Task instructions:
1 - In the article on director liability for oppression, which company was Mr. Alharayeri a significant minority shareholder of?
2 - Please write out the article on director liability for oppression starting with "If you think" and going on through "all the circumstances?", and switch "oppressive" to "abusive".

Extract provided:
The Directors Of A Company Oppressed Me As A Shareholder. Can They Hide Behind The Company’s Responsibility?
Monday March 15 2021
You are a significant shareholder, owning promising shares in a growing company. Everything is going well until the directors of the firm make a questionable and unjustified decision that directly affects your shares in that given company. You then ask yourself : Could personal liability for oppression be imposed on these corporate directors? The answer is yes, possibly!
If this has happened to you, well, you are not alone. In the Supreme Court case Wilson v. Alharayeri, 2017 SCC 39, Mr. Alharayeri was a significant minority shareholder of the company Wi2Wi. He was the sole owner of convertible preferred shares which were issued to him as performance-linked incentives. Unfortunately, he was the victim of an act committed by two of the directors at that time. Mr. Wilson and Mr. Black, the directors in question, had issued a private placement of convertible secured notes to its existing common shareholders. The private placement would have a substantially diluted on the shareholdings of any shareholder who did not participate, and that was Mr. Alharayeri’s case. The Supreme Court, unanimously, dismissed the appeal and reinforced the notion that directors can and should be held personally liable for oppression.
If you think that the directors of a company of which you own shares may be subject to personal liability because of oppressive acts, here is a two-pronged test set forth by the decision Budd v Gentra Inc., composed of two fundamental conditions:
- Is the director or officer implicated in the oppressive conduct, either by action or inaction?
- Is the infliction of personal liability fit in all the circumstances?

Data:
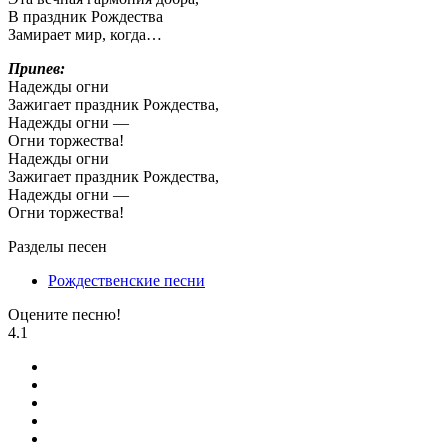
В праздник Рождества
Замирает мир, когда…
Припев:
Надежды огни
Зажигает праздник Рождества,
Надежды огни —
Огни торжества!
Надежды огни
Зажигает праздник Рождества,
Надежды огни —
Огни торжества!
Разделы песен
Рождественские песни
Оцените песню!
4.1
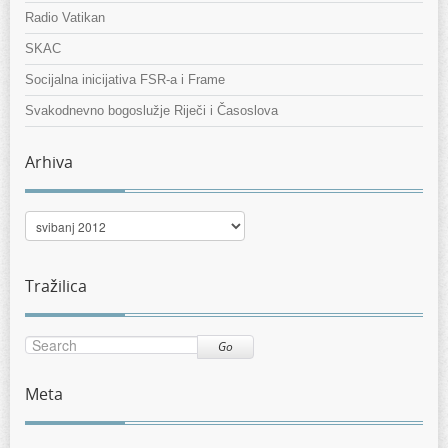
Radio Vatikan
SKAC
Socijalna inicijativa FSR-a i Frame
Svakodnevno bogoslužje Riječi i Časoslova
Arhiva
Arhiva
Tražilica
Go
Meta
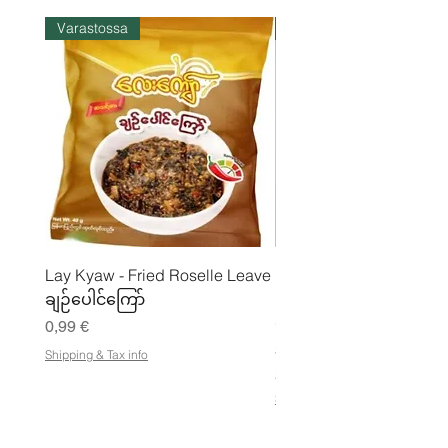
Varastossa
Varastossa
Lay Kyaw - Fried Roselle Leave
Mhwe - puhdas paahdet
ချဉ်ပေါင်ကြော်
kikhernejauhe ကုလားပ
မှုန့်
Hinta
0,99 €
Hinta
3,50 €
Shipping & Tax info
21,88 €
/
2
Shipping & Tax info
1
,
8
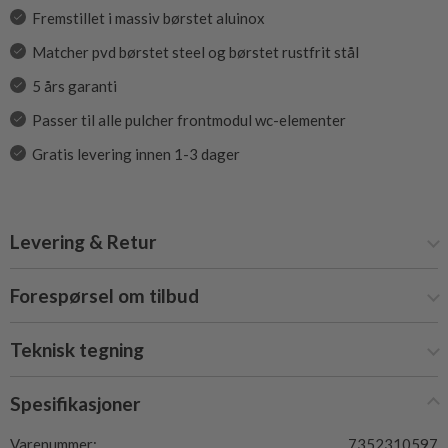
Fremstillet i massiv børstet aluinox
Matcher pvd børstet steel og børstet rustfrit stål
5 års garanti
Passer til alle pulcher frontmodul wc-elementer
Gratis levering innen 1-3 dager
Levering & Retur
Forespørsel om tilbud
Teknisk tegning
Spesifikasjoner
Varenummer:
7352310597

Per-task outputs:
1 - Wi2Wi

2 -
If you think that the directors of a company of which you own shares may be subject to personal liability because of abusive acts, here is a two-pronged test set forth by the decision Budd v Gentra Inc., composed of two fundamental conditions:
- Is the director or officer implicated in the abusive conduct, either by action or inaction?
- Is the infliction of personal liability fit in all the circumstances?